**Brief**
Although the records contain pictures, print none of them; print exactly the lines from the one with "he perfect amount" through the last line.

**Task material**

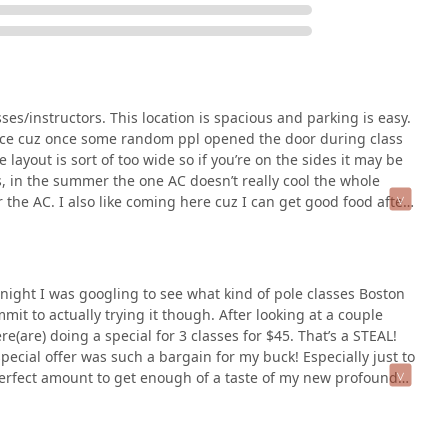
cial introductory offers, as noted by a customer, make it
The combination of private lessons, group classes, and personal
 path that fits their needs. The convenience of easy parking and
 fitness destination in the Boston area. For anyone in
ing way to get fit, Boston Pole Fitness - Brighton is an
asses/instructors. This location is spacious and parking is easy.
nice cuz once some random ppl opened the door during class
 layout is sort of too wide so if you’re on the sides it may be
us, in the summer the one AC doesn’t really cool the whole
r the AC. I also like coming here cuz I can get good food after
e night I was googling to see what kind of pole classes Boston
mmit to actually trying it though. After looking at a couple
e(are) doing a special for 3 classes for $45. That’s a STEAL!
 special offer was such a bargain for my buck! Especially just to
he perfect amount to get enough of a taste of my new profound
erent instructor. Maryssa, Alina, and Emma. Each was fantastic.
portive environment which was really important to me as I felt
tructured like: group warm up, then the instructor teaches a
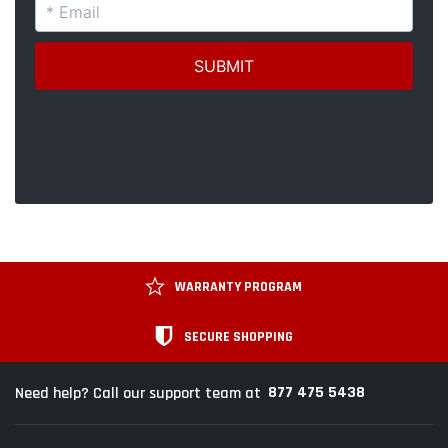
WARRANTY PROGRAM
SECURE SHOPPING
877 475 5438
Need help? Call our support team at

**Reply to the exercise**
he perfect amount to get enough of a taste of my new profound
erent instructor. Maryssa, Alina, and Emma. Each was fantastic.
portive environment which was really important to me as I felt
tructured like: group warm up, then the instructor teaches a
WARRANTY PROGRAM
SECURE SHOPPING
877 475 5438
Need help? Call our support team at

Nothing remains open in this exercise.